== TASK DIRECTIONS ==
Return a copy of each line in the listing that includes the word "Udělení".
+++ RECORDED DATA +++
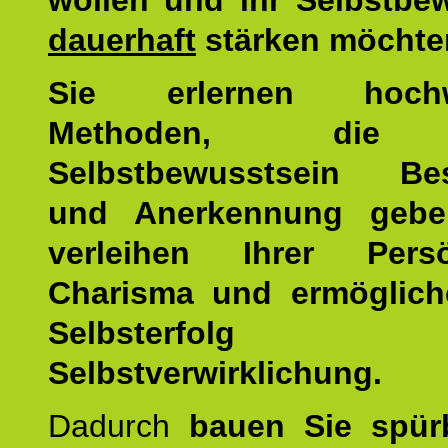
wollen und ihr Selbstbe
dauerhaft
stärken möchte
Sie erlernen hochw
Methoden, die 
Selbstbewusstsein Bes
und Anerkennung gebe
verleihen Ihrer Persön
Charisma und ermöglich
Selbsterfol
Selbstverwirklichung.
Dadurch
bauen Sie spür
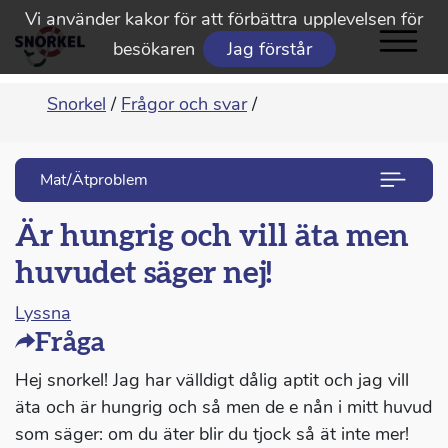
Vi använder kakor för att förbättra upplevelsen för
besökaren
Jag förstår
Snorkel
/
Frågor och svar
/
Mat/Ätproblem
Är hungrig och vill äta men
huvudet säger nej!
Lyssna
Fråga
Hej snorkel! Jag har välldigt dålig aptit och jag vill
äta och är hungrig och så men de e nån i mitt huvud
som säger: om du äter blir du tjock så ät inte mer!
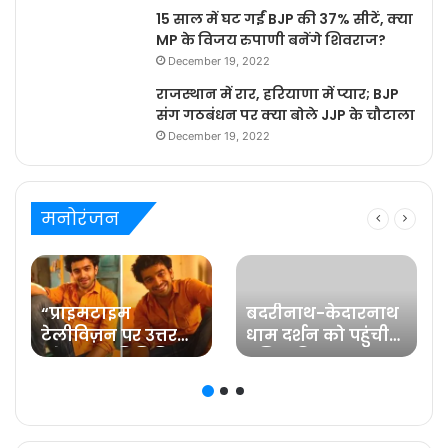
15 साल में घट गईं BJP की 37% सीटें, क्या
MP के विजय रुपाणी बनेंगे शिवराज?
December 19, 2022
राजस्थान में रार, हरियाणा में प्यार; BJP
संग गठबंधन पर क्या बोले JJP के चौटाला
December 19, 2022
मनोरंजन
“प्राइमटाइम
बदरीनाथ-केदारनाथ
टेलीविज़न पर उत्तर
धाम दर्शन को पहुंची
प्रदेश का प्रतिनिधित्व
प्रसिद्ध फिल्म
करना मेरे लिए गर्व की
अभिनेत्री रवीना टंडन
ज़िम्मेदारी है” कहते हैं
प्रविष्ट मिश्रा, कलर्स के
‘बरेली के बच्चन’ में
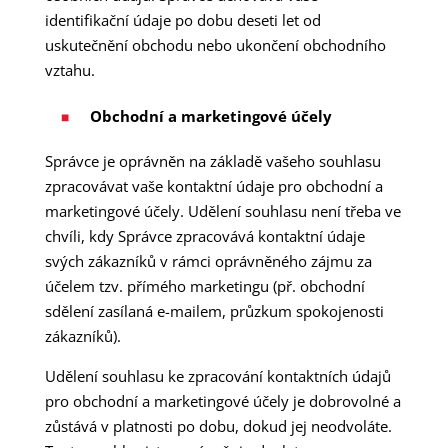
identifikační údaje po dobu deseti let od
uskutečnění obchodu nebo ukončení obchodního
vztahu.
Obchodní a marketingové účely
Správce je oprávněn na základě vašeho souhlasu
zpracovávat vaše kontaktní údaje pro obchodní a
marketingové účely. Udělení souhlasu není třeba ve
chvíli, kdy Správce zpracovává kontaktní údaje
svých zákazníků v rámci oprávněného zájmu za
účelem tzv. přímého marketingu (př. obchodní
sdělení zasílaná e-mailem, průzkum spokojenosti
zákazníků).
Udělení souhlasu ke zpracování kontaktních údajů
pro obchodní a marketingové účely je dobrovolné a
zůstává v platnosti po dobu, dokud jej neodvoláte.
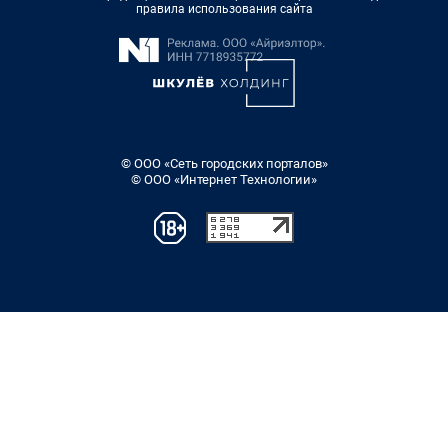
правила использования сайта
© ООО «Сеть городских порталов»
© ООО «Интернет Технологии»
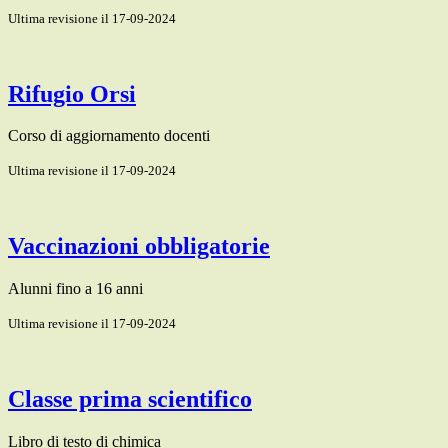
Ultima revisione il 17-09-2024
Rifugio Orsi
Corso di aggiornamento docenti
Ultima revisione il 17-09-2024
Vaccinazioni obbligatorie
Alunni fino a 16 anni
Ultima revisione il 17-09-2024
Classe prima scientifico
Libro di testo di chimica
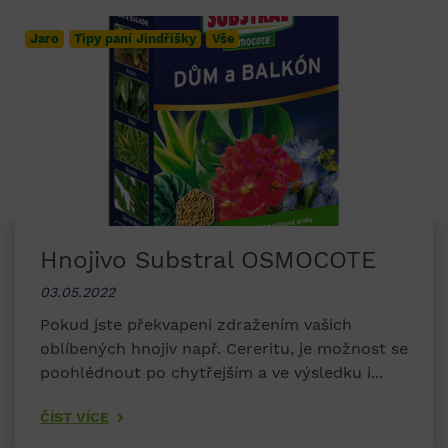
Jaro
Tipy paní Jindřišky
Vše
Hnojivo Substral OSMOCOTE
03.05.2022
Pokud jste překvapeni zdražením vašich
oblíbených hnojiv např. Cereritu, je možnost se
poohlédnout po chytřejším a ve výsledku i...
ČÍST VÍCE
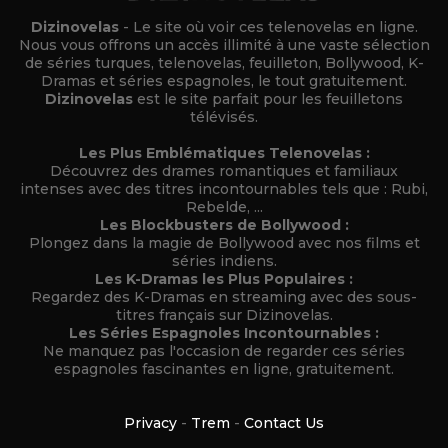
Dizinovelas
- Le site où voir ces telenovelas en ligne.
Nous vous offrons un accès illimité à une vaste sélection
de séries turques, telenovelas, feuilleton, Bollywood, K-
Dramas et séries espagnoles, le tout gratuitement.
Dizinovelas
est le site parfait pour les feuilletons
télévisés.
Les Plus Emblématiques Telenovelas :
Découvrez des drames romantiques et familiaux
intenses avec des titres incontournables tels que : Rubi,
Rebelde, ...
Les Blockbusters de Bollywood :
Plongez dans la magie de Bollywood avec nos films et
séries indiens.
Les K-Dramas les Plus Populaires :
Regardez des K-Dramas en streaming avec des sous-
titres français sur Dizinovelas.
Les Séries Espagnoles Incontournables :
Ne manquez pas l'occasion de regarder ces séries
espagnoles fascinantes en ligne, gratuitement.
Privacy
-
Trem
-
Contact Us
+++
== COMPLETED TASK ==
marketingové účely. Udělení souhlasu není třeba ve
Udělení souhlasu ke zpracování kontaktních údajů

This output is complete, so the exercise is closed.